**YOUR GOAL**
Extend the post about the walk to the Little Asby Hawthorn, picking up right after its final sentence.

**PROVIDED PASSAGE**
──────────
Tuesday 31 October 2017

Lake District, October 2017. Day 3, The Little Asby Hawthorn.

Today's walk has been inspired by photography and writing team, Rob and Harriet Fraser, and their project The Long View where they worked with seven ordinary but remarkable trees.  The link to the website for the  project is here  and the link to their Somewhere Nowhere site is here.  Rob and Harriet have both loved trees for as long as they can remember and in 2010 came up with the idea of photographing seven trees over a period of two years.  They decided on seven as it is a special number with many connotations (see their website for more), but first came the task of selecting the seven trees which itself took several years.  I first became aware of this work when we saw a small exhibition of it at Thorney How guest house in 2016.  I had stayed here many years ago when it was part of the YHA so there was a double incentive in play.  We were so inspired by this small exhibition and also their website that we leapt at the opportunity to visit the full show and artist talk at Grizedale Forest Centre earlier this year.  I have written this up in my degree blog and the link is here.

Not only did we feel that Rob and Harriet's interests and outlook on life and the natural world matched our own in many ways, I could see many similarities with the main body of work for my degree.  Given the title -Shul ( a Tibetan word meaning the mark made by something's passing - so both a footprint and a path are a shul) - it is about walking woodland paths and in many ways is a celebration of trees and woodland (Link to the work here).  We were so inspired by the exhibition and by talking to Rob and Harriet that while we have the caravan in The Lakes we have decided to make our own pilgrimage to each of the 7 trees and record the journeys in our own ways (me photography, Heather drawing and perhaps felt and textile work); The Little Asby Hawthorn, then, is our first foray.
──────────
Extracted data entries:
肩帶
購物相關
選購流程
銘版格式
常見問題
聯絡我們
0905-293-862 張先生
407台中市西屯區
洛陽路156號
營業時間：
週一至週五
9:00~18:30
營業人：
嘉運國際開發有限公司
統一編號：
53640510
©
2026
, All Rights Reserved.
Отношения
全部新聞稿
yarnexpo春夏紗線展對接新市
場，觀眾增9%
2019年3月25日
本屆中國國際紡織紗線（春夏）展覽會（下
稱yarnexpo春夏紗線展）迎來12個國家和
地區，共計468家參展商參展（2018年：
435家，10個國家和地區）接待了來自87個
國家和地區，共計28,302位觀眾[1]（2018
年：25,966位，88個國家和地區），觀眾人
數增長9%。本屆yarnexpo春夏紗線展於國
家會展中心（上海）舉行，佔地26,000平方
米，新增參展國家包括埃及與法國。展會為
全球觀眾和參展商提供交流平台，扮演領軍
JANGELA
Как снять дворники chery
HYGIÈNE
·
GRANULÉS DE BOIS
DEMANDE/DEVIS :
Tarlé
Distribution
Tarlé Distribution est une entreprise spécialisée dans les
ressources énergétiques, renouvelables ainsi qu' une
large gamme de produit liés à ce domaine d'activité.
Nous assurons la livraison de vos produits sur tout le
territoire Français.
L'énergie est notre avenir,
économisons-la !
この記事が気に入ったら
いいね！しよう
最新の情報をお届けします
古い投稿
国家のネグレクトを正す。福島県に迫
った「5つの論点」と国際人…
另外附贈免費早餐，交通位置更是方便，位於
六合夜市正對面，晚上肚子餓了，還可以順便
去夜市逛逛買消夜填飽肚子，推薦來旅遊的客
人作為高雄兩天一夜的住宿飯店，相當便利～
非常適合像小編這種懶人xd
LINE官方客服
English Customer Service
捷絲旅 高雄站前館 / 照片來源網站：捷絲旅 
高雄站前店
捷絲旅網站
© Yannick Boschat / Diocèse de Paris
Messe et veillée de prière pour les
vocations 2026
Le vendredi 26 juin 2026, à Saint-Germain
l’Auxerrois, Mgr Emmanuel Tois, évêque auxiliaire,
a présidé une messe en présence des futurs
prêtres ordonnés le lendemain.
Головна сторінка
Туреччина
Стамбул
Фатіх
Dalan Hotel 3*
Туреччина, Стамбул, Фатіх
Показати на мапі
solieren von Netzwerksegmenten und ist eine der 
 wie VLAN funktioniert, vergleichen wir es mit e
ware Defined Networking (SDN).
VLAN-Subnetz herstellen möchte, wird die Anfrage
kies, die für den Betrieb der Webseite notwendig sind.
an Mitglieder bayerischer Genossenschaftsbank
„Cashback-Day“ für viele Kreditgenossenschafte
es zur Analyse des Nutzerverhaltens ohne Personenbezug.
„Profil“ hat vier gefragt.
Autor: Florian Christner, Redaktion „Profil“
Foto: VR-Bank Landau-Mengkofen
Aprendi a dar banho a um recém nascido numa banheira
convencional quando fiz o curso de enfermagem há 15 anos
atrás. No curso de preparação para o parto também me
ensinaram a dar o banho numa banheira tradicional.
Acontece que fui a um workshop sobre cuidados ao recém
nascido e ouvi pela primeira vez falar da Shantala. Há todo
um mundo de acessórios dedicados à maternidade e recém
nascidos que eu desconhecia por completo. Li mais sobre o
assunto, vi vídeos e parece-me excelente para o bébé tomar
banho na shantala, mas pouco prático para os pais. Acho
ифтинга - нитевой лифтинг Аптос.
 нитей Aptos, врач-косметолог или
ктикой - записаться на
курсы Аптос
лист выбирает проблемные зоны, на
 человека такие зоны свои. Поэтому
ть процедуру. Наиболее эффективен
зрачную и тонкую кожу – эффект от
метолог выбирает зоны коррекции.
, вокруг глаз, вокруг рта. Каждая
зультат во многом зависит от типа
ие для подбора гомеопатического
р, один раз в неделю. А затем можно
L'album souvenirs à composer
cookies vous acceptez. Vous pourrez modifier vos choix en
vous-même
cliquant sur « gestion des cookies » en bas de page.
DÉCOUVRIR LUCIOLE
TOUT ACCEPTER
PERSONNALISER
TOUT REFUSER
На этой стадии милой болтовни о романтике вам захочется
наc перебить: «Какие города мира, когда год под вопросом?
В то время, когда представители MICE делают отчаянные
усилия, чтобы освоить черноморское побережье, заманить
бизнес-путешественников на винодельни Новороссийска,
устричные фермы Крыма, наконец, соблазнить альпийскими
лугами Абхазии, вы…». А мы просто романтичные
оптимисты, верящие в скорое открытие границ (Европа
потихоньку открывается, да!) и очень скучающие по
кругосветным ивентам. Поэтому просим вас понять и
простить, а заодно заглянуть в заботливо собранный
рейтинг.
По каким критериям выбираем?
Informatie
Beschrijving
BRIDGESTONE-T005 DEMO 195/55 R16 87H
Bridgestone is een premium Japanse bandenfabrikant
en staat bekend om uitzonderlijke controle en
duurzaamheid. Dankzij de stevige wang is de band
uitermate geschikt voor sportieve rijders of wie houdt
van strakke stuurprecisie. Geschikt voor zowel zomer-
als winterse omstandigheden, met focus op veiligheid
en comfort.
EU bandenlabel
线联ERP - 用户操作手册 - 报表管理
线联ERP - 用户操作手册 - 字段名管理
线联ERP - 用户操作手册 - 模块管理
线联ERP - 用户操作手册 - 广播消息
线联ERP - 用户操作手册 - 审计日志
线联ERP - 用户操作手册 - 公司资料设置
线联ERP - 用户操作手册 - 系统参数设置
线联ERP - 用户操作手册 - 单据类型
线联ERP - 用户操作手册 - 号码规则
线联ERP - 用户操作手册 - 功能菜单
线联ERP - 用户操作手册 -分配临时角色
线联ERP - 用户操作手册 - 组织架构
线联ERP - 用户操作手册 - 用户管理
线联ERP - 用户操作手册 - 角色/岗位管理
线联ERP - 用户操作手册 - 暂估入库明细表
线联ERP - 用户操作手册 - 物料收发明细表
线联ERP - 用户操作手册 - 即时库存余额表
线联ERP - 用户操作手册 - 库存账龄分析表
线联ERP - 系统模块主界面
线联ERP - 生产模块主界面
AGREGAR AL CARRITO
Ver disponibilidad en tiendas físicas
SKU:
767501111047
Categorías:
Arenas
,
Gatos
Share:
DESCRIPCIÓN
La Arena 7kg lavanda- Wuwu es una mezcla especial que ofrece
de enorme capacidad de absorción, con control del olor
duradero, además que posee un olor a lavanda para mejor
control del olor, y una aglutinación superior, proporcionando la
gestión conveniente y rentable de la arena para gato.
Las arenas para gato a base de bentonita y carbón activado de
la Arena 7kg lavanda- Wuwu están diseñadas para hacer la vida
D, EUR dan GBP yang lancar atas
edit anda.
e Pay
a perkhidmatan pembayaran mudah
──────────
**ANSWER FOR THE TASK**
Having weathered the eeirie conditions and gales of Storm Ophelia we woke on the Wednesday morning full of anticipation for a day of good weather - we were not to be disappointed.  Our journey to Little Asby on the edge of the Yorkshire Dales National Park via Kendal and Tebay on the M6 took only a short while. Once parked up we headed back up the road towards the Tree Fold that we had passed on the way up.  The Tree Folds are part of Rob and Harriet's project; a celebration of their work, the trees and the art of of dry-stone walling. They were built with the help of master waller, Andrew Mason, who also worked with land artist Andy Goldsworthy,  Each is built with stone found locally.  Around the centre of each treefold is carved a line of poetry.  Each line stands alone but, when joined together with the others, forms a complete poem.  During this next winter a young tree will be planted in the centre of each.  We really enjoyed the Treefold and its poem.  We photographed it and drew it and were delighted with the tiny geode set into one of the stones with its crystals gleaming inside.  Soon though, it was time to gird up our loins and tackle the hill up to the limestone escarpment and the hawthorn following tracks that may have been human but were most likely made by sheep.  Sheep tracks are usually good to walk along but often go nowhere specific apart from the next juicy clump of grass.  On the way up we found a small patch of fungi - red jewels gleaming in the grass.  I find fungi complicated to identify but this one, I think, is scarlet waxcap.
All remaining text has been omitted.